Asia & Emerging Markets – Political Risk in Japan, Growth Pressures in China
Asian markets posted modest gains. In Japan, stocks edged higher as investors looked ahead to the July 20 Upper House election. The outcome could shape fiscal policy, particularly government spending. The 10-year Japanese bond yield rose to 1.53%, anticipating a more fiscally supportive government. Meanwhile, inflation cooled slightly in June, with core CPI at 3.3% year over year — lower than May’s figure. However, exports declined for the second consecutive month, weighed down by reduced shipments to both the U.S. and China.

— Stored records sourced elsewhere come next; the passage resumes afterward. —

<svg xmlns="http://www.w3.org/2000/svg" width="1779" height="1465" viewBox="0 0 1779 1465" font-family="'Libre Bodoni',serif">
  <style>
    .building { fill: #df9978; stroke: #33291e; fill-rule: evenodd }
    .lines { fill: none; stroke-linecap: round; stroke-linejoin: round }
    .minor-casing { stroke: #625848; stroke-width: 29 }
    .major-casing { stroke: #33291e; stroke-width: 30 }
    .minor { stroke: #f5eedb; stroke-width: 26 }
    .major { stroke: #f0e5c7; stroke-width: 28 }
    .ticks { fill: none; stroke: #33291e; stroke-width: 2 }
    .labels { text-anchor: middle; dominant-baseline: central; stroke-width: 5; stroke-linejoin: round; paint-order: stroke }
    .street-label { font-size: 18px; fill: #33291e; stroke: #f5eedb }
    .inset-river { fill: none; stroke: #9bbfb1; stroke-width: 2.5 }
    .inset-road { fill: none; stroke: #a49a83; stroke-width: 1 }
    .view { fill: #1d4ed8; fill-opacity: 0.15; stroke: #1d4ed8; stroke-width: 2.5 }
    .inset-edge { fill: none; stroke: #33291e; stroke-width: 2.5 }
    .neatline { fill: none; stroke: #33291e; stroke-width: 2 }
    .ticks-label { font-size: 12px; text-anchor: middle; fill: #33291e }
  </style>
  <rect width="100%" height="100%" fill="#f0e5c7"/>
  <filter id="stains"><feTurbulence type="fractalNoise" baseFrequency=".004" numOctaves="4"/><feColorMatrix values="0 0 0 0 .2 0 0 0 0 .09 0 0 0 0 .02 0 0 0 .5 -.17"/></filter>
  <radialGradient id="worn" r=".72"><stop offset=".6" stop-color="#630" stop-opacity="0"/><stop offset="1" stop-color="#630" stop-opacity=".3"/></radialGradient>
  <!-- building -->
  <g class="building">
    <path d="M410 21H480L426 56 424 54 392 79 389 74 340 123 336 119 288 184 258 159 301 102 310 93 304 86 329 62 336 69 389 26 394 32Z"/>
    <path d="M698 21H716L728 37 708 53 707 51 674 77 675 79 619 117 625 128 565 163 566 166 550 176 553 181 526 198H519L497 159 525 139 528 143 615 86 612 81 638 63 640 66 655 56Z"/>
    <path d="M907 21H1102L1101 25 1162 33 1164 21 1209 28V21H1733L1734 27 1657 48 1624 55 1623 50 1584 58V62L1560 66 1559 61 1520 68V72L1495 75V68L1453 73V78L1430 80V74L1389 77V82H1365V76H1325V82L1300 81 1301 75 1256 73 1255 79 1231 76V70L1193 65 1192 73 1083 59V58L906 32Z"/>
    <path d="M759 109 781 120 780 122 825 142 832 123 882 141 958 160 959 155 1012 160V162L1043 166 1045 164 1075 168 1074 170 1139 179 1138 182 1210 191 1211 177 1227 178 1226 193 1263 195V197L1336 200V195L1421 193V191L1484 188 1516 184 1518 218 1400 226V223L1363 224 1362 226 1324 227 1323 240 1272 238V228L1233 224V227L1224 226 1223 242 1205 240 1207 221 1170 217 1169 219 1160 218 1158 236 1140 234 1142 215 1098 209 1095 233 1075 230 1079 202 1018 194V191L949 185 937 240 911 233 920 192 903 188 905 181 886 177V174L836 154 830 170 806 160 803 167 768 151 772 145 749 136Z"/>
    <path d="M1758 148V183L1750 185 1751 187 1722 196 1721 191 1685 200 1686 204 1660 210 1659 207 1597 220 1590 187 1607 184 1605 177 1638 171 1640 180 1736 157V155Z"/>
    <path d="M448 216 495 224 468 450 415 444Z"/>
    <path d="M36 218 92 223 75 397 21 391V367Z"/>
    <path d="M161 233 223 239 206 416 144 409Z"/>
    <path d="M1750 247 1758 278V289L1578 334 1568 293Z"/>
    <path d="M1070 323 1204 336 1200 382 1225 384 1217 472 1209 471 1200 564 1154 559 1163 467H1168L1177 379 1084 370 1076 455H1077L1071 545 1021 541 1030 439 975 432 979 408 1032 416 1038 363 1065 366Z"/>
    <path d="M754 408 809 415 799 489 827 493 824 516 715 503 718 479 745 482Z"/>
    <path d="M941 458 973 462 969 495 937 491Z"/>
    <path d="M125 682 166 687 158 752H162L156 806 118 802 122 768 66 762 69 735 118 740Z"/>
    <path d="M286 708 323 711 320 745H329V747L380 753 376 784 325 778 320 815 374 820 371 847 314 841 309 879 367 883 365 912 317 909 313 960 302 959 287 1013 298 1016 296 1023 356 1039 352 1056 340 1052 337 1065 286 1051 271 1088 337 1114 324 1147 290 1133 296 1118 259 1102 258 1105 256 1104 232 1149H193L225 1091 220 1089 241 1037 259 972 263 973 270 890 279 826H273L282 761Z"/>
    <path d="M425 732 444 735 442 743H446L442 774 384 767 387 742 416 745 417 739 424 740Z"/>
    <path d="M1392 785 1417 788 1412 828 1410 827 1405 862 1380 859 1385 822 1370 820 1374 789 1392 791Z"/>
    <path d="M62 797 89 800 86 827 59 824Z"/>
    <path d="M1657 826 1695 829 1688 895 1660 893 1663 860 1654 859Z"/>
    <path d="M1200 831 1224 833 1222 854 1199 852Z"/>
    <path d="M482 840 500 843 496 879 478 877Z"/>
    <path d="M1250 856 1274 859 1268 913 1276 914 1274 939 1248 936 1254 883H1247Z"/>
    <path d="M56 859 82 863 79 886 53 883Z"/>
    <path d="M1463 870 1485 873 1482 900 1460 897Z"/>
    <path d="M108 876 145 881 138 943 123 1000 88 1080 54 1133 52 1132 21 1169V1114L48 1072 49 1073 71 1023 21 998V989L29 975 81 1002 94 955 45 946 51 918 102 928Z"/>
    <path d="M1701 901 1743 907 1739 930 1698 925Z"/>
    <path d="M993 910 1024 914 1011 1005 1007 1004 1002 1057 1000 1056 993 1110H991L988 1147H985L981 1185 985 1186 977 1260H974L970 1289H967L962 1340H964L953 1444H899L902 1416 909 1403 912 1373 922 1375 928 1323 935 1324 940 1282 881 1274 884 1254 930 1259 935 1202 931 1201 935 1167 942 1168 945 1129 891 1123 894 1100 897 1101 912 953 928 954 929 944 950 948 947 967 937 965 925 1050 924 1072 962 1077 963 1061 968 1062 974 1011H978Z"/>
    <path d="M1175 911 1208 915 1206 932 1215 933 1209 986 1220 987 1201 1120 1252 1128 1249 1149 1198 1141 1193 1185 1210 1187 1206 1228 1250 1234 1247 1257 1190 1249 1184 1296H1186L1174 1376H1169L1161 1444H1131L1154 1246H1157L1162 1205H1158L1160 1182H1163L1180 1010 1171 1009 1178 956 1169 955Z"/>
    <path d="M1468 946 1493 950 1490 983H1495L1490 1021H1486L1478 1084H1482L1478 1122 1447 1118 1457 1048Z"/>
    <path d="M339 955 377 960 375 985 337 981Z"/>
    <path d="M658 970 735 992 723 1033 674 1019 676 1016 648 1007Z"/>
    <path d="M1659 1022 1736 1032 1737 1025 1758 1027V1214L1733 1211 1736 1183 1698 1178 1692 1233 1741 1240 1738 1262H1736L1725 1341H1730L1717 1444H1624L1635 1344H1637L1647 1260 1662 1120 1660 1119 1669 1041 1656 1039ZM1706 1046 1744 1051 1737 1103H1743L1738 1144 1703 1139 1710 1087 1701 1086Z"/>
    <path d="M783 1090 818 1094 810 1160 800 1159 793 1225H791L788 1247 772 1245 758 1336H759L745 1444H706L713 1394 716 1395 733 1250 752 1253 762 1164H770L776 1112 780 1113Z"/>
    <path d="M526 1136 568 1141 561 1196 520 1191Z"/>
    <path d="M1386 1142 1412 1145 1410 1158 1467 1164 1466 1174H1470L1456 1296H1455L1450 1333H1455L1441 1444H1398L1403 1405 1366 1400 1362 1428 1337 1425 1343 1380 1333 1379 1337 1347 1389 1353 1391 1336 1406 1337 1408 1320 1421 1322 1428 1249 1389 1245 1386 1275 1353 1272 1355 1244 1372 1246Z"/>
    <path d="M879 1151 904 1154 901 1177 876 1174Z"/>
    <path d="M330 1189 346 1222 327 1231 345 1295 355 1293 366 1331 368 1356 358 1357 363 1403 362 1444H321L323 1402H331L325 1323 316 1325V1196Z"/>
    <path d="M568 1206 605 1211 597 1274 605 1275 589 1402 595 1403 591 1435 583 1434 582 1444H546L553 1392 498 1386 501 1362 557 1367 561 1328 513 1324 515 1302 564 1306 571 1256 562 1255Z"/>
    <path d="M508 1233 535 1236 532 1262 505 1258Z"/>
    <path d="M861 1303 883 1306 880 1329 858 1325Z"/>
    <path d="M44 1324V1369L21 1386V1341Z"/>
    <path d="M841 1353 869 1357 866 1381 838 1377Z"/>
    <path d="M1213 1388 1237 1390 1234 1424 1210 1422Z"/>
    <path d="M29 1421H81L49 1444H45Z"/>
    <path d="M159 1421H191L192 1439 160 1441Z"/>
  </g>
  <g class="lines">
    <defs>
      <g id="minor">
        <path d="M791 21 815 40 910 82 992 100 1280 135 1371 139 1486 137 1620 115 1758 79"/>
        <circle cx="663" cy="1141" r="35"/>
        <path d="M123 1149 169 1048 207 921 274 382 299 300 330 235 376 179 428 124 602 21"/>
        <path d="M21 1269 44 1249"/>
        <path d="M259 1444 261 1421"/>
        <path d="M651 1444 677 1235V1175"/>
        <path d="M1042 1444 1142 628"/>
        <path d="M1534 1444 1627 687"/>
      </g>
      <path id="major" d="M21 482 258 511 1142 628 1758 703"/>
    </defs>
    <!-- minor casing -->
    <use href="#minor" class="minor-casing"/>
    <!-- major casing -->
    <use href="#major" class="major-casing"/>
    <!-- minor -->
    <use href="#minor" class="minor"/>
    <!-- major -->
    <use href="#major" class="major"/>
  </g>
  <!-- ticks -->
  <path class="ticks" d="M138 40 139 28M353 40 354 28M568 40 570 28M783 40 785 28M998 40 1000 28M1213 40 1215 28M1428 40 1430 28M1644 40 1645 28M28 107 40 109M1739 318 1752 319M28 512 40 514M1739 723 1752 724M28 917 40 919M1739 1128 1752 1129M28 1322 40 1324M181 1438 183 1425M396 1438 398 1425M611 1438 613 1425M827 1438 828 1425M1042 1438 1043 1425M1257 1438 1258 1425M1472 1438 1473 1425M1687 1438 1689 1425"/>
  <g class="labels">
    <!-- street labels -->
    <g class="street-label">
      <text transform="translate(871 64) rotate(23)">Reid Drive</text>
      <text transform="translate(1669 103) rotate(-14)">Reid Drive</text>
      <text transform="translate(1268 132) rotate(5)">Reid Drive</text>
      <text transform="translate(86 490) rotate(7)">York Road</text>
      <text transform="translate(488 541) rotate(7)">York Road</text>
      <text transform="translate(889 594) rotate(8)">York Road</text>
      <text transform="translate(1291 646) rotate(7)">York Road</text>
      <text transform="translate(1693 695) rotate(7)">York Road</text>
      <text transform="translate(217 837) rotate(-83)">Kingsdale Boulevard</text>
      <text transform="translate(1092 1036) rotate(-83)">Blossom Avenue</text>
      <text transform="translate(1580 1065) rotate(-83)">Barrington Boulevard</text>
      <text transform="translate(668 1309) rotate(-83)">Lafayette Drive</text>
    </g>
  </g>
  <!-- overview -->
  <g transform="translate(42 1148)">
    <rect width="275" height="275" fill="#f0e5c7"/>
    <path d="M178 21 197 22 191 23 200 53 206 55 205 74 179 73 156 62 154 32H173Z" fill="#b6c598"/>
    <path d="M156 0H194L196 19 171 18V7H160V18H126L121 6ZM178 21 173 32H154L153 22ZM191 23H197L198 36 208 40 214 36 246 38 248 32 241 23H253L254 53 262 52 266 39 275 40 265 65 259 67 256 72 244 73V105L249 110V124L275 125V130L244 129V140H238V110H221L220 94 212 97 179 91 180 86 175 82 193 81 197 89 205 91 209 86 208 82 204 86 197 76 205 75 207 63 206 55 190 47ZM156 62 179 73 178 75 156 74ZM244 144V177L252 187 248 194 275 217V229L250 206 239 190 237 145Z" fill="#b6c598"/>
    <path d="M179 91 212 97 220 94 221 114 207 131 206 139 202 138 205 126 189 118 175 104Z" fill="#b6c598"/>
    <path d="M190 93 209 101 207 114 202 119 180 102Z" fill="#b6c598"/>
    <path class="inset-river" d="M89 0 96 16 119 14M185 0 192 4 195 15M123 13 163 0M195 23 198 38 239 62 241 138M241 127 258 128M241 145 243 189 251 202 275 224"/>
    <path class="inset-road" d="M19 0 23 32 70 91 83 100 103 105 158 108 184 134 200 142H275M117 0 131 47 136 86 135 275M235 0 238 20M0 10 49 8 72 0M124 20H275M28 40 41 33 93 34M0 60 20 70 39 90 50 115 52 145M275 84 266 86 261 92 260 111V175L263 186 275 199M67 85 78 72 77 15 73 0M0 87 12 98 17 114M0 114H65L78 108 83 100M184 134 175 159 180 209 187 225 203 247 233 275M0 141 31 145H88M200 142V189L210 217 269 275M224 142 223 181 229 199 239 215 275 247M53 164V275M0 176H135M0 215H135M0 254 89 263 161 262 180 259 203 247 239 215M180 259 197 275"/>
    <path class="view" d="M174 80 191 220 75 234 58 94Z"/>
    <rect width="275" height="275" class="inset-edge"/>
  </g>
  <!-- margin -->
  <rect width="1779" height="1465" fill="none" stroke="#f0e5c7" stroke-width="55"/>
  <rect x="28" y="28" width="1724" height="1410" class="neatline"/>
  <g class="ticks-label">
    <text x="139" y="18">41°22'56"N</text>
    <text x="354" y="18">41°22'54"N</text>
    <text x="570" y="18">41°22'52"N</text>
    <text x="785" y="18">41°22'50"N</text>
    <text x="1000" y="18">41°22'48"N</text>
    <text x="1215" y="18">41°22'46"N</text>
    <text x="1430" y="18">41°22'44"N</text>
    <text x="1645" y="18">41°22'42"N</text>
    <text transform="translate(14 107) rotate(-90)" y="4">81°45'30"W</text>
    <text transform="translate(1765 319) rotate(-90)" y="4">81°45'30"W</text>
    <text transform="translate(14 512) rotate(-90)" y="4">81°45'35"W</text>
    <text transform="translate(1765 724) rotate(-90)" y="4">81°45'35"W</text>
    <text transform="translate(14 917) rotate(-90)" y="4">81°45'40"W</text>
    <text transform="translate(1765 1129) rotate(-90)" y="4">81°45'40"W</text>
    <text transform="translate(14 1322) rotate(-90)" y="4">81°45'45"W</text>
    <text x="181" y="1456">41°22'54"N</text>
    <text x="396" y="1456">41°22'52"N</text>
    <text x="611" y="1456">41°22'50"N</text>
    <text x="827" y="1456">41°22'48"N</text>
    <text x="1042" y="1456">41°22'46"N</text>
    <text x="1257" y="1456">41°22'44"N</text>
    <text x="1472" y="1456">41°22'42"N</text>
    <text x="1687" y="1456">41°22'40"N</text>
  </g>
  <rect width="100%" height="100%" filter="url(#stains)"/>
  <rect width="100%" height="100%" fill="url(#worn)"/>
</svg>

In China, economic data was mixed. The economy grew 5.2% in Q2 — slightly slower than Q1 but still above forecasts. Analysts noted this could reduce the urgency for further stimulus. However, challenges remain. Deflationary pressures persist, and the property sector continues to struggle. New home prices fell again in June, and residential sales dropped over 12% from the previous year, marking the steepest decline of 2025.
In Hong Kong, the Hang Seng Index rallied nearly 3%, supported by tech stocks and positive sentiment around potential policy support.
With global markets responding to a mix of corporate resilience, inflationary pressures, and evolving trade dynamics, investors are watching closely for signals of stability — and opportunity — in the second half of the year.